I shake my head and take a deep breath, "Ally, we are just in shock. I mean an unexpected pregnancy with one kid can throw someone into shock but one with two..." I look at Austin and he just nods his head, "You have to realize that we have to adjust to it. Adjust to this news. I can't say things won't be hard and confusing but I am sure you guys can figure this out." Ally widens her eyes and looks at me. I watch Austin's head pop up with wide eyes. He turns to me and I never thought I would hear these words coming from his mouth, "Wait, you won't help us?" I look at him shocked and sigh, "Of course I will help but I have no opinion in this. This is between you and Ally man. Whatever you two decide to do I will support you a hundred percent." Ally shakes her head, "Decide to do? I am not getting rid of them. Yes, this is unexpected and shocking but I won't kill them." Austin looks at her, "I never said that." I nod my head, "We never said that." She shakes her head, "I am keeping them. I am not killing them and I will not give someone else my sons." I look at her shocked, "Boys?" She nods, "Yes, twin boys." I lean back and sigh. This just became more of a shocker.
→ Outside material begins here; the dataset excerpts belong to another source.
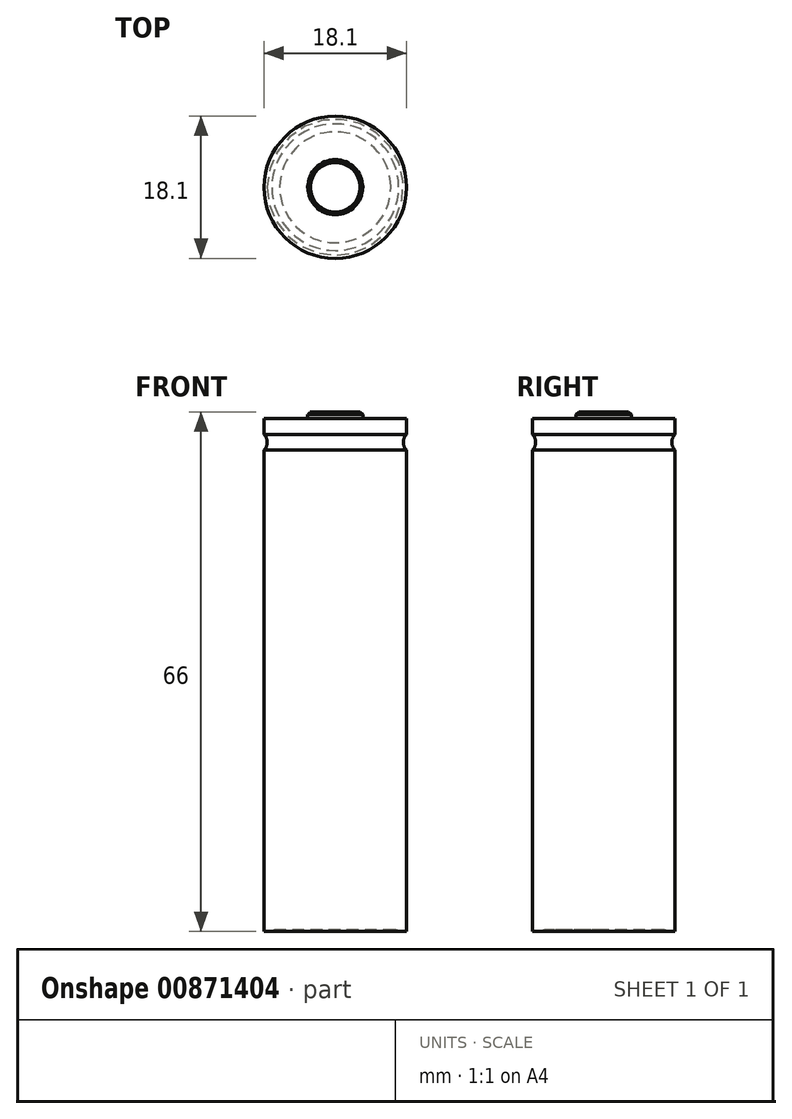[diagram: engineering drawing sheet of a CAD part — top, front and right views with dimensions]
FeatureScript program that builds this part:
annotation { "Feature Type Name" : "Feature", "Feature Type Description" : "" }
export const myFeature = defineFeature(function(context is Context, id is Id, definition is map)
    precondition{}
    {
        {
            var Q0;
            Q0=qCreatedBy(makeId("Front.planeOp"),FACE);
            var sketch = newSketch(context, id + "F0", { "sketchPlane" : qUnion([Q0])});
            skLineSegment(sketch, "E0", {"start": v(0, 0) * mm, "end": v(0, 66) * mm});
            skLineSegment(sketch, "E1", {"start": v(0, 66) * mm, "end": v(3.15, 66) * mm});
            skLineSegment(sketch, "E2", {"start": v(3.15, 66) * mm, "end": v(3.5, 65.65) * mm});
            skLineSegment(sketch, "E3", {"start": v(3.5, 65.65) * mm, "end": v(3.5, 65.15) * mm});
            skLineSegment(sketch, "E4", {"start": v(3.5, 65.15) * mm, "end": v(9.05, 65.15) * mm});
            skLineSegment(sketch, "E5", {"start": v(9.05, 65.15) * mm, "end": v(9.05, 63.15) * mm});
            skArc(sketch, "E6", {"start": v(9.05, 63.15) * mm, "mid": v(8.65, 62.15) * mm, "end": v(9.05, 61.15) * mm});
            skLineSegment(sketch, "E7", {"start": v(9.05, 61.15) * mm, "end": v(9.05, 0) * mm});
            skLineSegment(sketch, "E8", {"start": v(9.05, 0) * mm, "end": v(8.05, 0) * mm});
            skArc(sketch, "E9", {"start": v(8.05, 0) * mm, "mid": v(7.55, 0.2) * mm, "end": v(7.05, 0) * mm});
            skLineSegment(sketch, "E10.trimOffspring", {"start": v(7.05, 0) * mm, "end": v(0, 0) * mm});
            skSolve(sketch);
        }
        {
            var Q0;
            Q0=makeQuery(id+"F0.imprint","IMPRINT",FACE,{"disambiguationData":[TD([[makeQuery(id+"F0.imprint","IMPRINT",EDGE,{"derivedFrom":sQuery(id+"F0.wireOp",EDGE,"E0")}),-1.0]])]});
            var Q1;
            Q1=sQuery(id+"F0.wireOp",EDGE,"E0");
            revolve(context, id + "F1", {"surfaceOperationType" : NewSurfaceOperationType.NEW, "entities" : qUnion([Q0]), "axis" : qUnion([Q1]), "revolveType" : RevolveType.FULL});
        }
    });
 I sit up and look between a stressed and shocked Austin and a worried emotional Ally. I look at how this is already affecting Austin and honestly I feel bad for him. I know him and Ally have not been doing good at all. I know he has been trying to make everything as normal as possibly for the kids but I have seen them pulling away from each other and I saw them breaking up. I see in Austin's eyes right now he is conflicted, he don't know what to do. I can tell he is trying to figure out if they should end this and raise the kids together but apart or try to act normal and suffer or lastly if there is any way they can go back to normal and raise the kids together happily. I look at him as he shakes his head and stares back at the floor.


 I look over at Ally who keeps looking at Austin worried and then at her stomach then back at him. I can tell she is racking her brain for what to do. I can tell she is worrying over how this could all go. I can tell she is worrying over if Austin and her will ever be able to go back to normal. I can tell she is trying to figure out how this is all going to work. I can see she is hurting and wants nothing more than everything that happened this last year to go away and never of happened. I can see she is wanting more than anything for everything to be okay.


I lean back and sigh, I can't fix this. I can't fix everything. I really hope they don't want me to try and fix this because this is something that is beyond my control. There is nothing I can do about it and I feel horrible that I can only sit back and offer to be there for them.